Before the election, the shadow health portfolio was held by Paul Hutchison, who was ranked No 23 in a caucus of 27.
National did not bother releasing its health policy until halfway through the election campaign.
But post-election, Don Brash and his advisers determined that National had to broaden its overall attack on Labour.
National also detected the public was starting to question whether Labour's reforms had made any difference when it comes to the bottom-line of getting treatment in a reasonable period of time.
The health portfolio went back on the frontbench and into the hands of the increasingly influential Tony Ryall, thirsting for the challenge of a large portfolio.
His 15 years-plus experience as an MP and a former minister shows. In grasping the complexities of health, you can lose touch with your wider audience.
An Opposition MP can hit the target only for everyone else to miss the point.
Instead of applying a hit-anything, blunderbuss-type approach, Ryall has both narrowed and sharpened National's attack.
National is now asking the $4 billion question: where did all of Labour's extra money go?
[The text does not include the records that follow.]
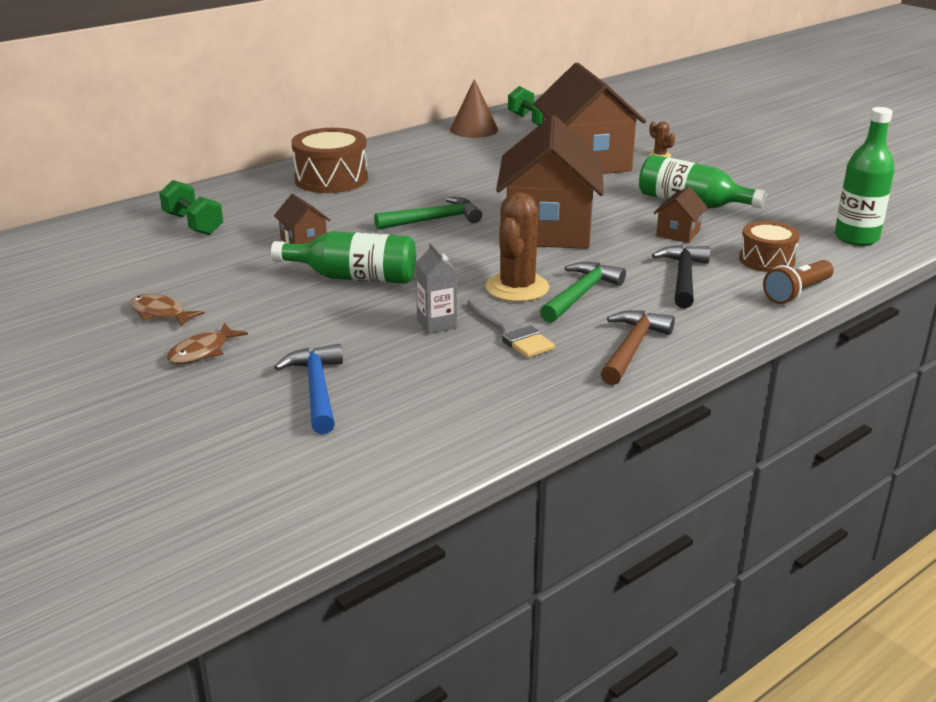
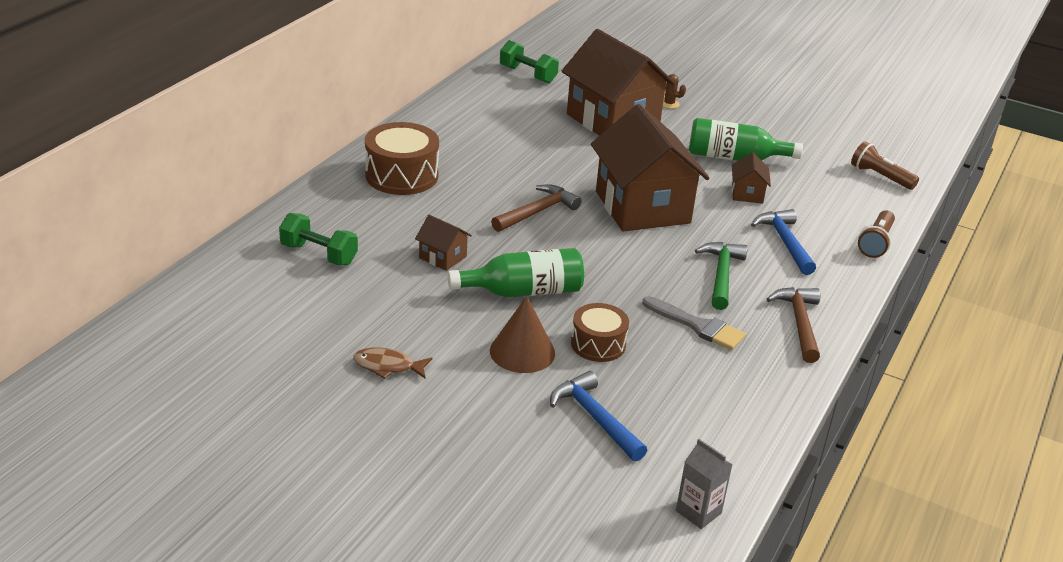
camera: 25 degrees left, 5 degrees up
brown fish [167,323,248,364] -> none
green hammer [374,197,482,229] -> brown hammer [491,184,582,232]
grey carton [416,243,457,334] -> grey carton moved to [676,439,733,529]
brown cone [450,79,498,138] -> brown cone moved to [490,296,555,373]
brown cactus [485,192,549,302] -> none
black hammer [652,245,711,308] -> blue hammer [751,209,816,275]
brown drum [739,221,800,272] -> brown drum moved to [571,303,629,362]
green bottle [835,107,895,246] -> brown flashlight [851,141,919,190]

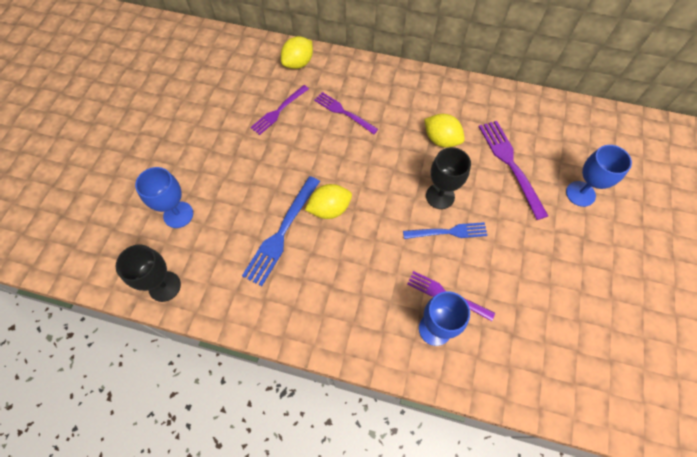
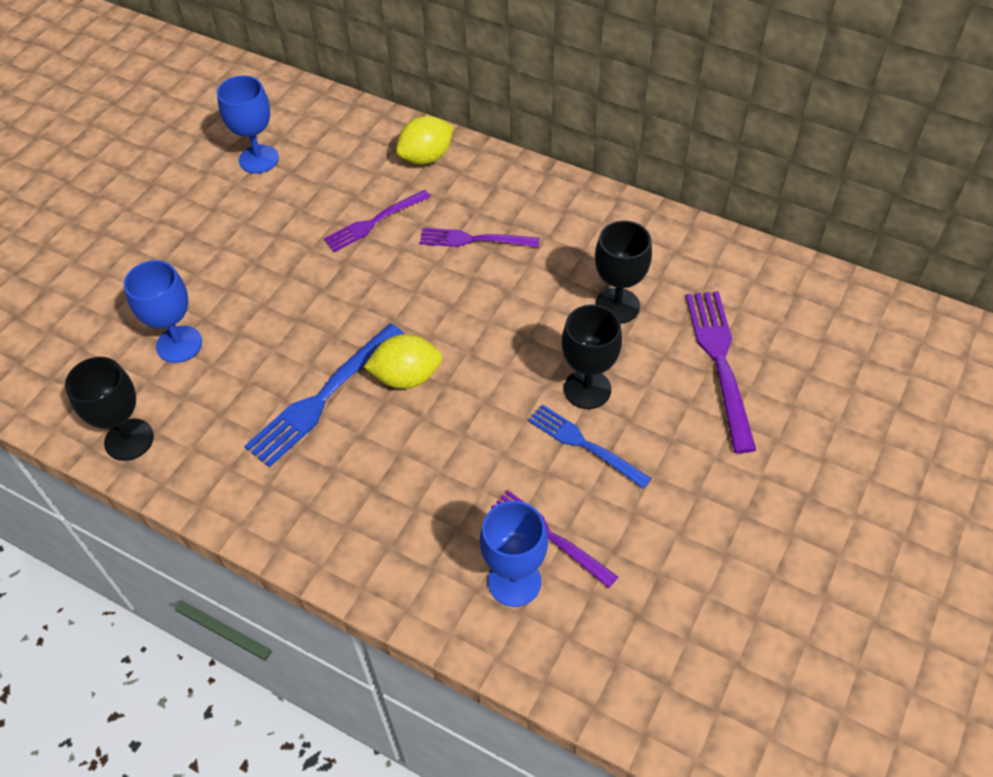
camera: 15 degrees right, 10 degrees down
purple fork [314,92,378,134] -> purple fork turned 45 degrees counterclockwise [420,228,540,247]
blue fork [403,222,488,239] -> blue fork turned 150 degrees counterclockwise [528,404,652,489]
yellow lemon [424,114,465,148] -> black goblet [595,221,652,324]
blue goblet [566,145,632,207] -> blue goblet moved to [217,76,279,173]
The most politically sensitive measure of that is the number of elective surgical procedures carried out each year in public hospitals. Ryall is out to "debunk the myth" that those have increased significantly under Labour and waiting times have correspondingly been slashed.
The data is plentiful - and varied enough to support and demolish claim and counter-claim.
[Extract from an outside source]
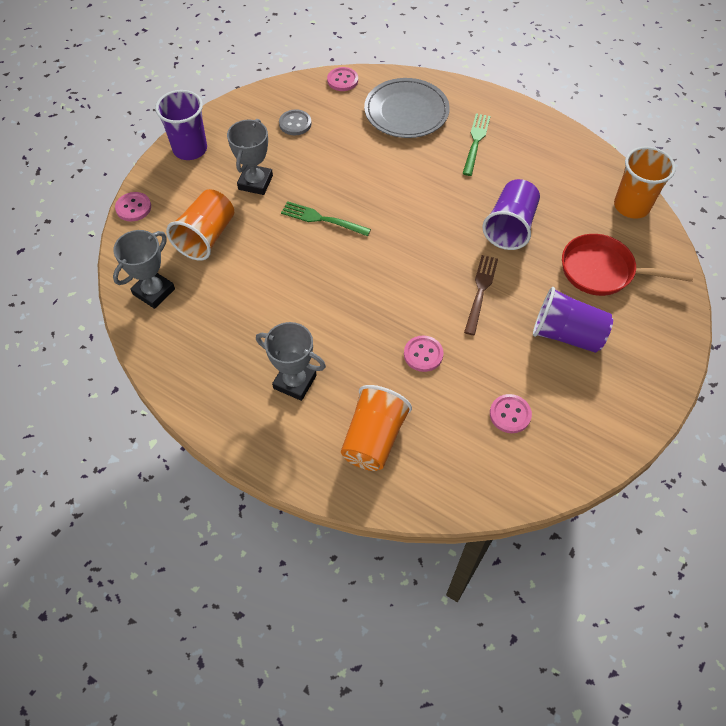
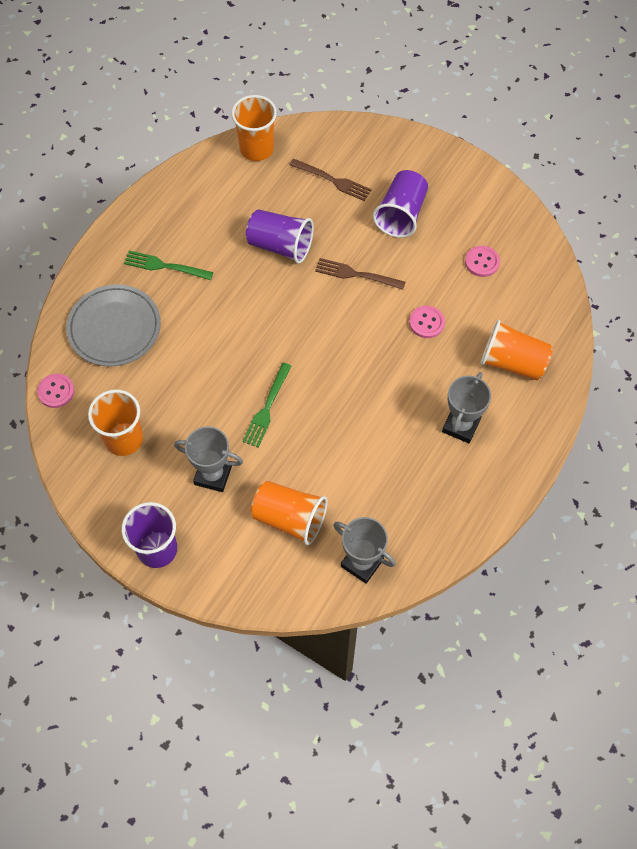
camera: 90 degrees left, 5 degrees up
pink button [115,192,151,221] -> none
grey button [279,109,312,135] -> orange cup [88,390,143,456]
red pan [562,234,693,296] -> brown fork [290,159,372,201]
But lacking the numbers of those getting surgical procedures as out-patients, Hodgson struggled to be convincing in Parliament this week as he and Ryall traded statistics on in-patient discharges from hospitals.
Hodgson was also caught out late last year when Ryall flourished a document which Hodgson had not seen listing those who would be eligible for doses of Tamiflu in the event of a bird-flu epidemic.
These are the hiccups of a minister handling a new portfolio rather than someone drowning in one they have held for years.
Nevertheless, Hodgson's remark that the public health system scores 5 1/2 out of 10 for performance is not one King would have uttered.
When it came to winning over those inside and outside the sector, she possessed the persuasive combination of being seen as tough-minded yet warm-hearted.
Hodgson comes across as more cold-blooded - somewhat academic, somewhat detached and somewhat prickly. But this demeanour hides canny political instincts which have made him one of Labour's shrewdest tacticians.
In some respects, Hodgson has been under- used as a Cabinet minister, sometimes being given a string of lesser portfolios rather than a single major one.
Despite slip-ups in the energy portfolio, he still has to be regarded as a safe pair of hands.
He is more than qualified to fill King's shoes. But clearly he intends being his own man.